【事例解説】放火をした際に適用される罪、放火の罪を3つあげてそれぞれ条文ごとに詳しく解説

放火の罪について、弁護士法人あいち刑事事件総合法律事務所が解説します。

参考事件

福島県石川郡に住んでいる大学生のAさんは、やっていたアルバイトをクビになりました。
クビにされたことを怒ったAさんは、夜にアルバイト先の店を訪れ、鍵のかかっていない窓から火のついたタバコを投げ入れました。
ほどなくタバコから火が燃え移り、窓から煙が上がりました。
そして煙が上がっているところを近隣住民が見かけ消防車を呼び、その後火は消し止められました。
石川警察署が捜査を進めたところ、タバコを投げ入れるAさんが監視カメラに写っており、Aさんの身元も特定されました。
Aさんは、非現住建造物等放火罪の疑いで逮捕されました。
(この参考事件はフィクションです。)

非現住建造物等放火罪

放火及び失火の罪」の章が刑法にはあります。
Aさんの逮捕容疑である非現住建造物等放火罪もこの章にあり、具体的には、刑法第109条第1項に「放火して、現に人が住居に使用せず、かつ、現に人がいない建造物、艦船又は鉱坑を焼損した者は、2年以上の有期懲役に処する。」と定められています。
ここでいう「住居」とは、人が起臥寝食の場所として使っている、日常生活を営むための建物のことです。

— 提供資料 —
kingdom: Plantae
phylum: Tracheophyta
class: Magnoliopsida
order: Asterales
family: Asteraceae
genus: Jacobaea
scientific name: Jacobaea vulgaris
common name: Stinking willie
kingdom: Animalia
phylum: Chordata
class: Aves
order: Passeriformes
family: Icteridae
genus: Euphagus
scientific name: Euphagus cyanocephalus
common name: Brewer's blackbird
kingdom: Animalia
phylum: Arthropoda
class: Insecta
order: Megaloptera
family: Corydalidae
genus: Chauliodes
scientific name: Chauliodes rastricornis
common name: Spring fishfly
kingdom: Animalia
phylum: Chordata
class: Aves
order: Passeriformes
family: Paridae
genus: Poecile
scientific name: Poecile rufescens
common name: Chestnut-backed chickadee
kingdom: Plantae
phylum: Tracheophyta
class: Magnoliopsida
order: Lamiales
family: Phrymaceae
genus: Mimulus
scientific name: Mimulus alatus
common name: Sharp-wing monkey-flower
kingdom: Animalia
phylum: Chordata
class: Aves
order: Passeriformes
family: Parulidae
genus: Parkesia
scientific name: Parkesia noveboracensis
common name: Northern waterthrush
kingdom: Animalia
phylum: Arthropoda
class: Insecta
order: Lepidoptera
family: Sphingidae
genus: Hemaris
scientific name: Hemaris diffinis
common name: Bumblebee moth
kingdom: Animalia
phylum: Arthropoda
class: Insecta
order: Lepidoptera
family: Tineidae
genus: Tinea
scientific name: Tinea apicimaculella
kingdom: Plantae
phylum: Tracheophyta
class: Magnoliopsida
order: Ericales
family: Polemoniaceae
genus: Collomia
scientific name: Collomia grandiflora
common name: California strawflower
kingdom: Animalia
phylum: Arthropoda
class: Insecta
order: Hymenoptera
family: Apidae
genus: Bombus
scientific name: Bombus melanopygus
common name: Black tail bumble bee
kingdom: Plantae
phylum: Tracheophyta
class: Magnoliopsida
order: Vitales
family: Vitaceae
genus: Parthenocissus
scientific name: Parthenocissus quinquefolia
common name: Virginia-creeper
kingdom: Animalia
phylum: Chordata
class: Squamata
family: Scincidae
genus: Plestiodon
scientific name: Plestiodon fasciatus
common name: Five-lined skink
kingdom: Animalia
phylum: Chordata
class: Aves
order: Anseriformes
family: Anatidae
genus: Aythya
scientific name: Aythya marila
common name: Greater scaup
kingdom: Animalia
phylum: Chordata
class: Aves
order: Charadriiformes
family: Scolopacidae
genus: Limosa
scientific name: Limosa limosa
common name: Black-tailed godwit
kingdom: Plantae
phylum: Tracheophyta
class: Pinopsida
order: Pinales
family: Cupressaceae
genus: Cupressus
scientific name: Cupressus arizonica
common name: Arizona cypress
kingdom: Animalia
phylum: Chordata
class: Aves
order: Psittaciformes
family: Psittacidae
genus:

— 取り組む課題 —
上にある放火の罪の解説文のうち、「放火の罪について、弁護士法人あいち刑事事件総合法律事務所が解説します。」から「さんの身元も特定されました。」までをすべて、一字一句変えずに書き写してください。

— 完全な回答 —
放火の罪について、弁護士法人あいち刑事事件総合法律事務所が解説します。

参考事件

福島県石川郡に住んでいる大学生のAさんは、やっていたアルバイトをクビになりました。
クビにされたことを怒ったAさんは、夜にアルバイト先の店を訪れ、鍵のかかっていない窓から火のついたタバコを投げ入れました。
ほどなくタバコから火が燃え移り、窓から煙が上がりました。
そして煙が上がっているところを近隣住民が見かけ消防車を呼び、その後火は消し止められました。
石川警察署が捜査を進めたところ、タバコを投げ入れるAさんが監視カメラに写っており、Aさんの身元も特定されました。